--- Start Text segment ---

Sum of 'inverse' Normal (1/X) random variables. Equivalent resistance calculation

Question

Consider the case of $N$ resistances $R$ connected in parallel. The equivalent resistance of such a circuit is calculated as follows

$$ \frac{1}{R_{eq}} = \underbrace{\frac{1}{R} + \frac{1}{R} + ..... + \frac{1}{R}}_{\text{N times}} \quad\quad (1)$$

In the case (here) of equivalent resistances, this trivially simplifies to

$$ R_{eq} = \frac{R}{N} \quad \quad (2) $$

Edit following the comments: This reasoning holds only for the resistance being an algebraic variable. Now, I would like to perform the same calculation but by replacing $R$ by $\bar{R}$, where $\bar{R}$ is now a random variable following the law $\mathcal{N}(\mu,\sigma^2)$, and obviously equation (2) doesn't hold in general anymore for random variables.

--- End Text segment ---
--- Start Given data ---

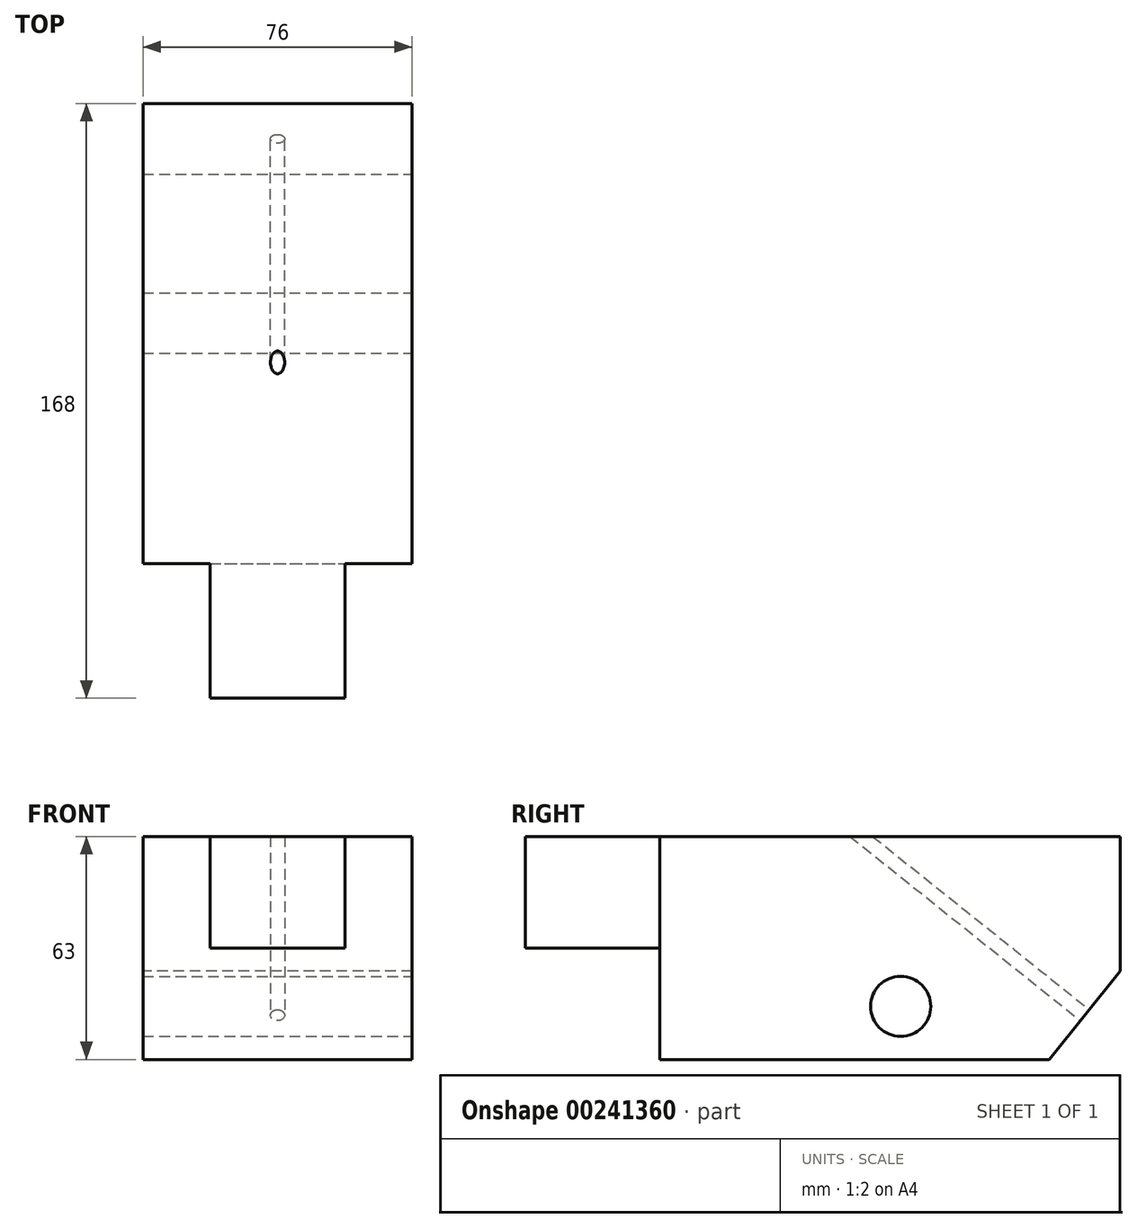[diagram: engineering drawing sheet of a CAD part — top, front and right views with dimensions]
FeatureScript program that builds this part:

--- End Given data ---

Exercise instructions:
1. Translate into French the following sentence from the question on parallel resistances: "This reasoning holds only for the resistance being an algebraic variable."
2. In the question on parallel resistances, which law does the random variable that replaces $R$ follow?
3. Reproduce the passage of the question on parallel resistances starting at "Edit following the" and ending at "for random variables.".

Results of the tasks:
1. Ce raisonnement n'est valable que lorsque la résistance est une variable algébrique.

2. It follows the normal law $\mathcal{N}(\mu,\sigma^2)$.

3.
Edit following the comments: This reasoning holds only for the resistance being an algebraic variable. Now, I would like to perform the same calculation but by replacing $R$ by $\bar{R}$, where $\bar{R}$ is now a random variable following the law $\mathcal{N}(\mu,\sigma^2)$, and obviously equation (2) doesn't hold in general anymore for random variables.